Initialize the EmbeddingPruner.

Parameters:
  • embedding_model (str) – Name of the embedding model to use.

  • distance_std_factor (float) – Multiplier on standard deviation to set distance threshold.

  • overwrite_embeddings (bool) – If True, always recompute embeddings even if cache exists.

  • use_gpu (bool or None) – Whether to use GPU for embedding. If None, auto-detect.

  • verbose (bool) – Whether to display progress bars during embedding.

load_or_compute_embeddings(df, output_dir, data_column) ndarray[source]#

Load or compute embeddings for the specified column in the DataFrame.

Parameters:
  • df (pd.DataFrame) – The input DataFrame to be processed.

  • output_dir (str or Path) – Directory to save the output files.

  • data_column (str) – Column name containing the data to be voted on.

select_inliers(df, emb: ndarray, label_column: str, reference_label: int | str) ndarray[source]#

Compute which rows are within threshold distance to reference centroid

Parameters:
  • df (pd.DataFrame) – DataFrame containing the dataset.

  • emb (np.ndarray) – Embedding matrix of shape (n_samples, embedding_dim).

  • label_column (str) – Column name indicating class labels.

  • reference_label (int | str) – Label used as the reference class for centroid.

Returns:

inliers_mask – Mask indicating rows within distance threshold.

Return type:

np.ndarray of bool

Available Functions#

LLMPruner.__init__(llm_model_name, ...[, ...])

Perform LLM-based refinement on an embedding-pruned dataset, annotating each document with an llm_accept boolean column.

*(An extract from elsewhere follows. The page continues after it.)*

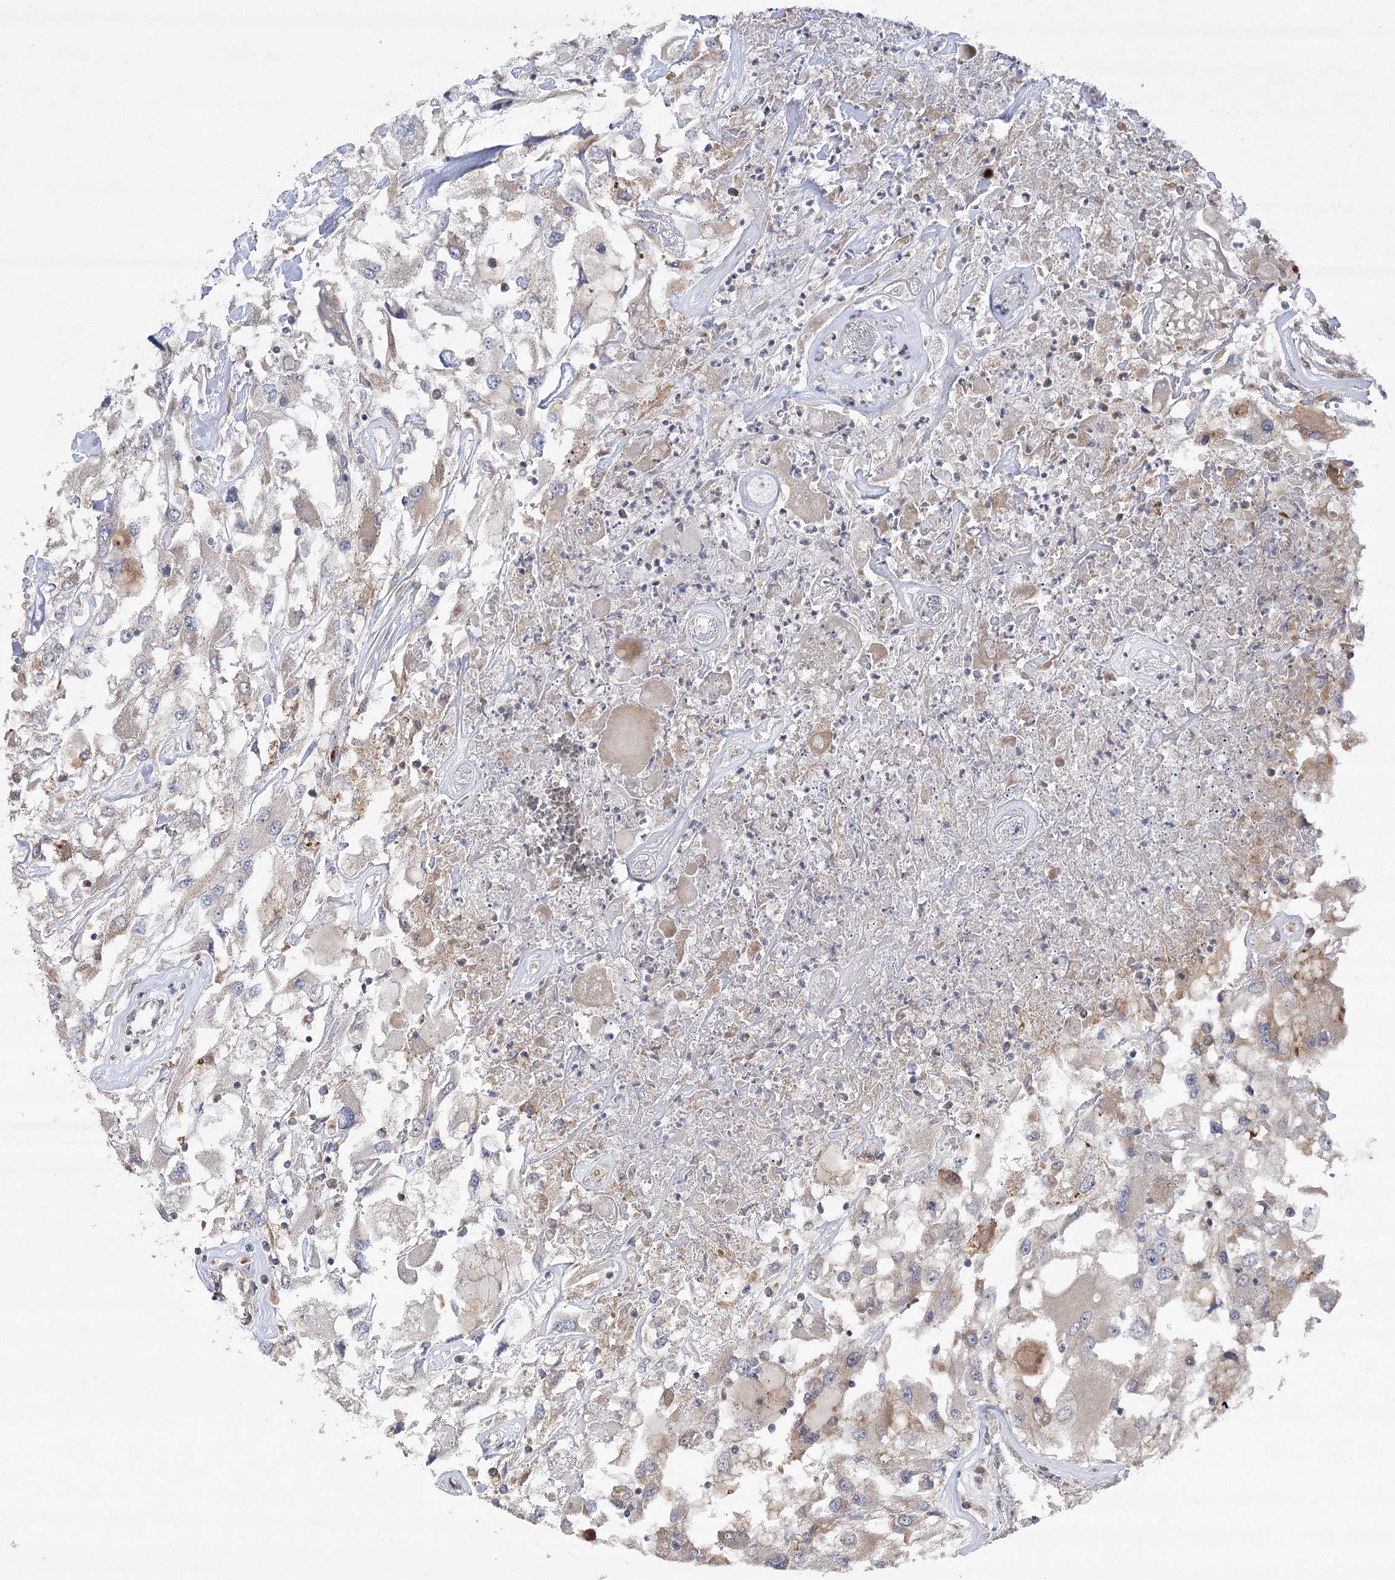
{"staining": {"intensity": "weak", "quantity": "25%-75%", "location": "cytoplasmic/membranous"}, "tissue": "renal cancer", "cell_type": "Tumor cells", "image_type": "cancer", "snomed": [{"axis": "morphology", "description": "Adenocarcinoma, NOS"}, {"axis": "topography", "description": "Kidney"}], "caption": "Renal cancer (adenocarcinoma) stained for a protein displays weak cytoplasmic/membranous positivity in tumor cells.", "gene": "OBSL1", "patient": {"sex": "female", "age": 52}}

LLMPruner.__call__(df, output_dir, ...)

Run LLM voting across all rows, annotate llm_accept, save vote records and the annotated DataFrame, and return it.

Module Contents#

class TELF.pre_processing.Squirrel.pruners.llm_prune.LLMPruner(llm_model_name: str, llm_api_url: str, llm_vote_trials: int, llm_promote_threshold: float, llm_temperature: float, verbose: bool = True)[source]#

Bases: object

Perform LLM-based refinement on an embedding-pruned dataset, annotating each document with an llm_accept boolean column.

Parameters:
  • llm_model_name (str) – Ollama model identifier (e.g. “llama3.1:405b”).

  • llm_api_url (str) – Base URL for the Ollama API.

  • llm_vote_trials (int) – Number of independent votes per document.

  • llm_promote_threshold (float) – Fraction of “yes” votes required to accept a previously rejected doc.

  • llm_temperature (float) – Sampling temperature for the LLM.

  • verbose (bool) – Whether to show tqdm progress bars.